… Сегодня утром прочла пост «У каждого из нас свой Бродский. Мой Бродский такой……..» - и далее пространно, какой он, Бродский.
Дальше шли размягчённые комменты. Люди эстетствовали, вспоминая СВОЕГО Бродского.
- Мой Бродский - стихотворение «Прощевайте, хохлы». Это всё перечеркнуло. Совдепию ничто не лечит. Даже гениальность. - написала коммент я и засекла время.
Часа два в комментах была тишина. Эстеты отходили от пощёчины.
… Про раків нічого не зрозуміла.
Подумала про рекламу чи знущання над тваринками - так, мені теж завжди жалко було кидати в окріп живих раків, а потім їсти їх…
мертвими…
такими червоними…
замученими…
поїдатєлями падалі…
такими смачними, зараза.
… раками нас годували на Карлівці.
Поїданням раків нас закликали та залякували, описуючи миску, яку вже приготували для нас зампотилу та кухар. А ми вже знали тих кухарів, ми вже їли там колись картоплю.
--------
» Задание
Верните исходный фрагмент полностью, символ в символ. Приведённые далее строки для работы не понадобятся.

» Предоставленные данные
--------
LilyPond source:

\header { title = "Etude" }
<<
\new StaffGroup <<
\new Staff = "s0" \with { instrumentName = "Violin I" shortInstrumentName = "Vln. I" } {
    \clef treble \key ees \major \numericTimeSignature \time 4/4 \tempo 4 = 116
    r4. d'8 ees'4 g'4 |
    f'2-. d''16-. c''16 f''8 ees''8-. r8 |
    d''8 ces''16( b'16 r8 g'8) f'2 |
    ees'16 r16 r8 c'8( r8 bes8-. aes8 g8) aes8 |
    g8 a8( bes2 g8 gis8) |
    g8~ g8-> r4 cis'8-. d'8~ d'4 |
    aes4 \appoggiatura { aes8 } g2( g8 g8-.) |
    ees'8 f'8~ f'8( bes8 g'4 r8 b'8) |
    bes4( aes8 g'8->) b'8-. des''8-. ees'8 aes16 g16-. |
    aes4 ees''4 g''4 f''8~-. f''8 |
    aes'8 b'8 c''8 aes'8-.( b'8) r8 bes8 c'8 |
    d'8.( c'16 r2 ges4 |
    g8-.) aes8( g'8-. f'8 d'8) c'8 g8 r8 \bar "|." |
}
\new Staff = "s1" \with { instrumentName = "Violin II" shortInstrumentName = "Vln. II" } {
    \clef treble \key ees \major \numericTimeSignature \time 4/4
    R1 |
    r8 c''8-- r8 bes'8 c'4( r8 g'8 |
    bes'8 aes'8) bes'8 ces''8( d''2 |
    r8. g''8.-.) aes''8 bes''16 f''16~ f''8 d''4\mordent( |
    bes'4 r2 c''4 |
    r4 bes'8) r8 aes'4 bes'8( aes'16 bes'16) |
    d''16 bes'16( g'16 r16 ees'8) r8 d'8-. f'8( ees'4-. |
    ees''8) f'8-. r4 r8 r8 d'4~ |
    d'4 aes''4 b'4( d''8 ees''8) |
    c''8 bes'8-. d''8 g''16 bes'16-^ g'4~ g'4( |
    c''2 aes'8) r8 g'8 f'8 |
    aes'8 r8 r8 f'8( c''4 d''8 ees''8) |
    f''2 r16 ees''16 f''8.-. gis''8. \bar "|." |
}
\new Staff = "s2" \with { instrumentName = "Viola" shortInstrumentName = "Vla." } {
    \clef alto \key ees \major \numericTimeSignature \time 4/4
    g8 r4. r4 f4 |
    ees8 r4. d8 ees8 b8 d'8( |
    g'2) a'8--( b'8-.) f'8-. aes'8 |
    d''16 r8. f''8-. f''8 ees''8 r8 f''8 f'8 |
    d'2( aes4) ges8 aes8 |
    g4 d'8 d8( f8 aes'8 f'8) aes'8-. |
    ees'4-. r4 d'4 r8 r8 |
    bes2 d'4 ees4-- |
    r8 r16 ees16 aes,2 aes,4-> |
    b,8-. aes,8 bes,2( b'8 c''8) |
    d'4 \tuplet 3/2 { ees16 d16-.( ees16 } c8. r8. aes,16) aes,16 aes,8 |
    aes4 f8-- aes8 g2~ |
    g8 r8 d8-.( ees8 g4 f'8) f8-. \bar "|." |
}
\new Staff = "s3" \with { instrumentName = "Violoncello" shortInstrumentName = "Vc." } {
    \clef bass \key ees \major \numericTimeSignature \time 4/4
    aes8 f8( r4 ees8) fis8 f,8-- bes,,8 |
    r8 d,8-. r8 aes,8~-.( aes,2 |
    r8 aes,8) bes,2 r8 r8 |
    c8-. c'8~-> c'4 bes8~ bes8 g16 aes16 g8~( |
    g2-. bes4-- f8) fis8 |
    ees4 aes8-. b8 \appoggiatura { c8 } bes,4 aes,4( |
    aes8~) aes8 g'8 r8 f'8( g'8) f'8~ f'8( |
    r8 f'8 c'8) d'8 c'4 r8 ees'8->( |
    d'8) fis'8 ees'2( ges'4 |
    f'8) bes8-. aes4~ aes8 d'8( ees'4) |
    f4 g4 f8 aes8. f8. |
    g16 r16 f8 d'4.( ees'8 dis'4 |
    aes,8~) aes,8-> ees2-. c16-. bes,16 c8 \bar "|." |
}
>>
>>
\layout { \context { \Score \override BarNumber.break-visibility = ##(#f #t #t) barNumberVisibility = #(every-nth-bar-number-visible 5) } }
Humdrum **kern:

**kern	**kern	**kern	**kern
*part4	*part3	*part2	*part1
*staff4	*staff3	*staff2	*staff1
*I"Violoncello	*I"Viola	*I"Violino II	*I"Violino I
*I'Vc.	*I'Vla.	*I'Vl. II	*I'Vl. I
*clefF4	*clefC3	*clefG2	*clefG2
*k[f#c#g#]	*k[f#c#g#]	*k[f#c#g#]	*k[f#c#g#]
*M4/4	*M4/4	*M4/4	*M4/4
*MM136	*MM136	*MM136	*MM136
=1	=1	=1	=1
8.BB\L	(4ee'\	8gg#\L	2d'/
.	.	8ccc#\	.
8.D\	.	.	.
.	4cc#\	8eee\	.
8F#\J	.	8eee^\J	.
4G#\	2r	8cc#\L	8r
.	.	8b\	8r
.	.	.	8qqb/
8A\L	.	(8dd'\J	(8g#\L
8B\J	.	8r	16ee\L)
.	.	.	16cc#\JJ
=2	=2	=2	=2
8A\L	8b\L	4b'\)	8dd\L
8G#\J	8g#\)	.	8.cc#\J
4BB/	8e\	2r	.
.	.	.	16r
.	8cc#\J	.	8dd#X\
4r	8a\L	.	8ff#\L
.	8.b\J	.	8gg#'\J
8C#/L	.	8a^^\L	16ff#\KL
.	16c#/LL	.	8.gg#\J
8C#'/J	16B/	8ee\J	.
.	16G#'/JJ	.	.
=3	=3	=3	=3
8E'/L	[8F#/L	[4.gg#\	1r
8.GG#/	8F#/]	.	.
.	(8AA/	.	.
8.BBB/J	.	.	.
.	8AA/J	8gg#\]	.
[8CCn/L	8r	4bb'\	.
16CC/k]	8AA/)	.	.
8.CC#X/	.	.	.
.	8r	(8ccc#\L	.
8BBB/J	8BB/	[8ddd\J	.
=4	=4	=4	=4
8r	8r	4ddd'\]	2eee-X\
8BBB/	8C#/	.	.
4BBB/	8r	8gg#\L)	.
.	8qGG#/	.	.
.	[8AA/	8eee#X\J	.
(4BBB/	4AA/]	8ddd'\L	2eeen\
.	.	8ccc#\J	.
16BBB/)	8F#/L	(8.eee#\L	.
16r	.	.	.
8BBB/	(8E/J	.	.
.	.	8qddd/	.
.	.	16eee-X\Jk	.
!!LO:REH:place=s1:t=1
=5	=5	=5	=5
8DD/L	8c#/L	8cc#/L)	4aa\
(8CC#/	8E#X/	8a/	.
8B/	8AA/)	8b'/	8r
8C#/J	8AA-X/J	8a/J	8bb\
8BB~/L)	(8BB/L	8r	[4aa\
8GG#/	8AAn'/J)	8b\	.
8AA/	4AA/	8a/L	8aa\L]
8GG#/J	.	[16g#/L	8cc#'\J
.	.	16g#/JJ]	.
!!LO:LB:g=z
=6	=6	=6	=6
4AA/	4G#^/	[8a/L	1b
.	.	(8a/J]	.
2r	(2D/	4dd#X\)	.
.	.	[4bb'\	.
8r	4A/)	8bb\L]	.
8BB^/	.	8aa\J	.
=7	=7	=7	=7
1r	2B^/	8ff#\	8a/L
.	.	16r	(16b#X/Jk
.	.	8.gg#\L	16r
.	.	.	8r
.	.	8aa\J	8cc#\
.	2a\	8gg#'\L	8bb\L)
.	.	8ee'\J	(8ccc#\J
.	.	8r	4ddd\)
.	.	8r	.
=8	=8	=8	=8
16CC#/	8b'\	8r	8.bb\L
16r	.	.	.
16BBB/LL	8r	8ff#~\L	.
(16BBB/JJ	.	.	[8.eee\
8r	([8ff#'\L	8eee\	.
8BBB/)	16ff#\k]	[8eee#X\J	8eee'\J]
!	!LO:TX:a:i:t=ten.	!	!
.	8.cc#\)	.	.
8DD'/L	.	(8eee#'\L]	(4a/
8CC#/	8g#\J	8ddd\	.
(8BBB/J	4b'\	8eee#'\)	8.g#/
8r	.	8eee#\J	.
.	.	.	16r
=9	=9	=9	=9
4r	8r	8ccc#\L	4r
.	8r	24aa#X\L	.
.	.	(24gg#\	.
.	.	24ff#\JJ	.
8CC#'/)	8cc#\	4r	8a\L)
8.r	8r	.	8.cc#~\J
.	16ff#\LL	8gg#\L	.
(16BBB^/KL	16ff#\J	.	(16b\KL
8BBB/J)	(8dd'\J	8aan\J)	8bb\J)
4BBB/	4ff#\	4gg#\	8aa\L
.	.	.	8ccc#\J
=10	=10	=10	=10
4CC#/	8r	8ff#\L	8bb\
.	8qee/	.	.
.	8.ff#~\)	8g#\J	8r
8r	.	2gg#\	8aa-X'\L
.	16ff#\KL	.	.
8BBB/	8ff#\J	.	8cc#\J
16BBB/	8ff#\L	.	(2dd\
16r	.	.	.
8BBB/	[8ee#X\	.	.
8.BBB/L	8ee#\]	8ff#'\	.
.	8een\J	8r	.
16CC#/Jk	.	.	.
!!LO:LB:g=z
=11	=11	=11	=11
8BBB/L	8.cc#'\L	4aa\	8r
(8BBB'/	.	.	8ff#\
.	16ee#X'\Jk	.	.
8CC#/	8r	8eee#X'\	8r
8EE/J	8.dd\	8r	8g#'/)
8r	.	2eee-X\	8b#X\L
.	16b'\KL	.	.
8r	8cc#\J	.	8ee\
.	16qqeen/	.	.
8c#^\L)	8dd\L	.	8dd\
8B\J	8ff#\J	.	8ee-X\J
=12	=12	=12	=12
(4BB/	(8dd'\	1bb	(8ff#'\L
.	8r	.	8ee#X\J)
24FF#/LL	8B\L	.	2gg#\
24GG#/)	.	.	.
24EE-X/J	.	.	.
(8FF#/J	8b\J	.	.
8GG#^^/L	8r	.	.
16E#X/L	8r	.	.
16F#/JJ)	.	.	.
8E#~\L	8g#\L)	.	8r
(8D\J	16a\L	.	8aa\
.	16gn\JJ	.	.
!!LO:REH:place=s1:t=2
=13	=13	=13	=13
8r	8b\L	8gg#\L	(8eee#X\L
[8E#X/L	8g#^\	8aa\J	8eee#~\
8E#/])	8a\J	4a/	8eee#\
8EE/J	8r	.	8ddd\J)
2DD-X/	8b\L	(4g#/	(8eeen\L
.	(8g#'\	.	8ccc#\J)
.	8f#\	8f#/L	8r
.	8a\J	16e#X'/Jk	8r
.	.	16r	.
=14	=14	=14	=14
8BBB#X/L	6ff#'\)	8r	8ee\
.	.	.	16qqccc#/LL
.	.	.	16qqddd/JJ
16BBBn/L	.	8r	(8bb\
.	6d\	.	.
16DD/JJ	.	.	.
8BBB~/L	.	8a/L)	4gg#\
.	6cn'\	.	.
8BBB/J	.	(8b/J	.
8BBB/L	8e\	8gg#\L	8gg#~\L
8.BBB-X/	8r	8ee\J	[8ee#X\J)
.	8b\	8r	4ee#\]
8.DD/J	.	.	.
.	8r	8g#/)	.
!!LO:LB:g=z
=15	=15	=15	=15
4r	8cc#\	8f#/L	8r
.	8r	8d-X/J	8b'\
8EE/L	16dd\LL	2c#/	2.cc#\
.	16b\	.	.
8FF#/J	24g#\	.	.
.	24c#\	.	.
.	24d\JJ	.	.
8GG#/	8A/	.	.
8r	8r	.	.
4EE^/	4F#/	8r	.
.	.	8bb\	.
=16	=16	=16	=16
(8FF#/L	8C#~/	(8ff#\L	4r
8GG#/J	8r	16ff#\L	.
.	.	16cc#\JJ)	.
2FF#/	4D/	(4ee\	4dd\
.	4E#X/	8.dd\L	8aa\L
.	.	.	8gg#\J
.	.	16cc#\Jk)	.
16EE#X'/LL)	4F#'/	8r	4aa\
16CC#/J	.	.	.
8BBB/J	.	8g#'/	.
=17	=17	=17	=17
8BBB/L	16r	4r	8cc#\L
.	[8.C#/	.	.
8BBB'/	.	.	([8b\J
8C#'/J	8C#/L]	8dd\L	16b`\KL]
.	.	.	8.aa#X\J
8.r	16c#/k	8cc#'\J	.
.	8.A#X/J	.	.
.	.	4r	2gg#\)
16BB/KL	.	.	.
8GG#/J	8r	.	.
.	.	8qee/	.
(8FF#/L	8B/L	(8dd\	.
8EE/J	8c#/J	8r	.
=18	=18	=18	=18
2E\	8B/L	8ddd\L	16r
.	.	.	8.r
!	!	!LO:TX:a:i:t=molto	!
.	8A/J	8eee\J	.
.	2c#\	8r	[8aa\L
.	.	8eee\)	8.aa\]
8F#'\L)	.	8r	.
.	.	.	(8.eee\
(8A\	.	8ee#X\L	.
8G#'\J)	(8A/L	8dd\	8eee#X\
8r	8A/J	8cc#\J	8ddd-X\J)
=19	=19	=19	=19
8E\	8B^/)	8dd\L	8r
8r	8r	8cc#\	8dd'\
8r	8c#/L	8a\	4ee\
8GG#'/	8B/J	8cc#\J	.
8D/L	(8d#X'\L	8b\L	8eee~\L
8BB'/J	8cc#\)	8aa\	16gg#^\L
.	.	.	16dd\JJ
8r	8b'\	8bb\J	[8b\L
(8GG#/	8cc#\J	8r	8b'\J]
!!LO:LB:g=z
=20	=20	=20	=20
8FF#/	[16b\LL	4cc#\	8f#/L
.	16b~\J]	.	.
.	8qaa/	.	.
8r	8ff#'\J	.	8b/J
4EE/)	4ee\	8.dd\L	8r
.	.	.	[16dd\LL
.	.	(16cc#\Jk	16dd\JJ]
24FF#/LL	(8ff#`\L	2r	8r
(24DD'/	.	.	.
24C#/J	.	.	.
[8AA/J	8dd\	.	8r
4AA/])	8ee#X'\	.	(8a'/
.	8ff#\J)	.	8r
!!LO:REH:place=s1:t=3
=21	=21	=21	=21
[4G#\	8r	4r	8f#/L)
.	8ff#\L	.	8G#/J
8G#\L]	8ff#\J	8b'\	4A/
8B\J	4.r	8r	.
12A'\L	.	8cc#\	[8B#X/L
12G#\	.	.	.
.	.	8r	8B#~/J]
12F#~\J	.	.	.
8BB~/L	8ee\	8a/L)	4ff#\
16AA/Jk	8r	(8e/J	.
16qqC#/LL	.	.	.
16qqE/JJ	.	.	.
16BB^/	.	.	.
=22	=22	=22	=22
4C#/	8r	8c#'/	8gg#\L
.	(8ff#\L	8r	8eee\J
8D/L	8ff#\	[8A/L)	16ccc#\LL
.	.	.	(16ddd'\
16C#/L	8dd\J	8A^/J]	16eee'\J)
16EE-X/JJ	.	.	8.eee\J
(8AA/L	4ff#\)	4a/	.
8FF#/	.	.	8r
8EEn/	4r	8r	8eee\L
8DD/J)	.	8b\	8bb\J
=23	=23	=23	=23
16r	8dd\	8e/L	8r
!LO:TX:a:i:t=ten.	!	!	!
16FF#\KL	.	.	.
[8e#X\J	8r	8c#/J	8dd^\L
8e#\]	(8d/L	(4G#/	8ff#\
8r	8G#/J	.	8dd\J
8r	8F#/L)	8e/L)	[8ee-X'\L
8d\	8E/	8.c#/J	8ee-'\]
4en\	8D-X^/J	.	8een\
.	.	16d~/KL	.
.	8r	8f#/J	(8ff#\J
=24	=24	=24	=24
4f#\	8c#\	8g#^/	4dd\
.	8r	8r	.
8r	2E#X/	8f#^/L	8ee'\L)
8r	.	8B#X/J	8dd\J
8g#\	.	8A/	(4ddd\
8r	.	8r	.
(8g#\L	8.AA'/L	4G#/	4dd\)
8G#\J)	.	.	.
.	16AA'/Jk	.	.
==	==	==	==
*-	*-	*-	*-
--------
» Решённое задание
… Сегодня утром прочла пост «У каждого из нас свой Бродский. Мой Бродский такой……..» - и далее пространно, какой он, Бродский.
Дальше шли размягчённые комменты. Люди эстетствовали, вспоминая СВОЕГО Бродского.
- Мой Бродский - стихотворение «Прощевайте, хохлы». Это всё перечеркнуло. Совдепию ничто не лечит. Даже гениальность. - написала коммент я и засекла время.
Часа два в комментах была тишина. Эстеты отходили от пощёчины.
… Про раків нічого не зрозуміла.
Подумала про рекламу чи знущання над тваринками - так, мені теж завжди жалко було кидати в окріп живих раків, а потім їсти їх…
мертвими…
такими червоними…
замученими…
поїдатєлями падалі…
такими смачними, зараза.
… раками нас годували на Карлівці.
Поїданням раків нас закликали та залякували, описуючи миску, яку вже приготували для нас зампотилу та кухар. А ми вже знали тих кухарів, ми вже їли там колись картоплю.